*Teks Sumber*.
Bedah buku dosen FISIP UNAS, Irma Indrayani. Foto: Unas
Bedah buku dosen FISIP UNAS, Irma Indrayani. Foto: Unas

FISIP UNAS Gelar Bedah Buku Karya Irma Indrayani

Citra Larasati • 27 Juli 2024 09:56
Jakarta:  Program studi Doktor Ilmu Politik FISIP UNAS menggelar bedah buku karya Dr. Irma Indrayani, M.Si. Buku ini berjudul “Pengaruh Asing Dalam Kebijakan Nasional Studi Kasus Pengembangan Industri Pesawat Terbang”. 
 
Ketua Program Studi Doktor Ilmu Politik FISIP UNAS, T.B. Massa Djafar menyampaikan selamat dan apresiasi kepada penulis yang telah menyelesaikan penulisan bukunya.  Ia melanjutkan, judul buku karya dosen FISIP UNAS ini merupakan judul yang menarik.
 
Menurutnya, judul buku yang ditulis bukan sesuatu yang asing, mengingat adanya pengaruh negara luar dalam industri pesawat. Buku yang ditulis, kata Massa Djafar, juga merupakan bagian dari spirit perjalanan sejarah bangsa Indonesia sebagai bangsa yang berdaulat.

Massa Djafar juga mengatakan, negara yang berdaulat tidak terlepas dari intervensi asing. Intervensi asing bisa masuk ke berbagai sektor salah satunya adalah industri pesawat.
 
“Oleh karena itu, kita harus lebih membangun negara yang lebih berdaulat agar tidak diintervensi oleh asing dan hal ini bisa terjadi jika kita memiliki satu spirit nasionalisme,” ujar Massa Djafar dalam sambutannya pada pembukaan kegiatan bedah buku.

*Data yang Disediakan*.
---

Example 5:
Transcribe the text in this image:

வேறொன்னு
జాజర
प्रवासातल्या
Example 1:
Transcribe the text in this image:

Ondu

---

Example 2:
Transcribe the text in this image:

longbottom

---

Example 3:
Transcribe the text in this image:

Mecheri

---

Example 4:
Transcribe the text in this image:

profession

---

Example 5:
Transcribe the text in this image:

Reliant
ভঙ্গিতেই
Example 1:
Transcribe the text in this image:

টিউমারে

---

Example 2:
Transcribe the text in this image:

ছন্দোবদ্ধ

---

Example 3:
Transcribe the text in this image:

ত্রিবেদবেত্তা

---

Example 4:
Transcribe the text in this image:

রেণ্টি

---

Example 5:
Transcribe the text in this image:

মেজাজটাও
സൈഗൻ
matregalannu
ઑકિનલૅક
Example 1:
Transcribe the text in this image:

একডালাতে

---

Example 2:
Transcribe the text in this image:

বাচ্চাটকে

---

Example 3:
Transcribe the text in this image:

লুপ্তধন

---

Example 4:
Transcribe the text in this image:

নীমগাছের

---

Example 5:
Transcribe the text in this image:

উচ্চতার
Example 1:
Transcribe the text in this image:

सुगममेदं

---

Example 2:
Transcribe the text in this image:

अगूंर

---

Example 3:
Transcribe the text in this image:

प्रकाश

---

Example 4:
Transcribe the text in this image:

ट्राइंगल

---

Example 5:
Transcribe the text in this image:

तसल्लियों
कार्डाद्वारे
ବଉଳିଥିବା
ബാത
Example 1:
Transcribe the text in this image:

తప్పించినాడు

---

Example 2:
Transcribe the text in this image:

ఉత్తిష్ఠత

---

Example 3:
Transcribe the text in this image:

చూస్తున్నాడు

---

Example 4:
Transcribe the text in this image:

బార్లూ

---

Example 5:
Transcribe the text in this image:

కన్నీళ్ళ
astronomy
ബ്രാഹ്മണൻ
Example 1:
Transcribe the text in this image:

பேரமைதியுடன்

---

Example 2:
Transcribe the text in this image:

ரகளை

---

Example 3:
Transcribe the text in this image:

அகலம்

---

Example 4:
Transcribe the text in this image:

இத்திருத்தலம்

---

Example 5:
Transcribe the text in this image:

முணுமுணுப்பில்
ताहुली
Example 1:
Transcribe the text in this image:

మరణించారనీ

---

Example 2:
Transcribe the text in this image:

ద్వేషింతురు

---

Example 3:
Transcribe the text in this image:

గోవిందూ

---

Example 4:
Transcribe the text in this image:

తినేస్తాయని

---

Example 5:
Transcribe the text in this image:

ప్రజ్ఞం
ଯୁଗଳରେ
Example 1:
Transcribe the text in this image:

*Daftar Tugas*.
(A) Terjemahkan kalimat berikut dari berita tentang bedah buku ke dalam bahasa Inggris: "Massa Djafar juga mengatakan, negara yang berdaulat tidak terlepas dari intervensi asing."
(B) Ringkas paragraf dalam berita tentang bedah buku yang diawali "Menurutnya, judul buku yang ditulis" menjadi satu kalimat, dengan tetap memuat fakta utamanya.
(C) Sebutkan semua nama orang yang muncul dalam berita tentang bedah buku.

*Jawaban Tugas*.
(A) Massa Djafar also said that a sovereign state is not free from foreign intervention.

(B) Menurut Massa Djafar, judul buku itu tidak asing karena ada pengaruh negara luar dalam industri pesawat, dan buku tersebut merupakan bagian dari spirit perjalanan sejarah Indonesia sebagai bangsa yang berdaulat.

(C)
- Irma Indrayani
- Citra Larasati
- T.B. Massa Djafar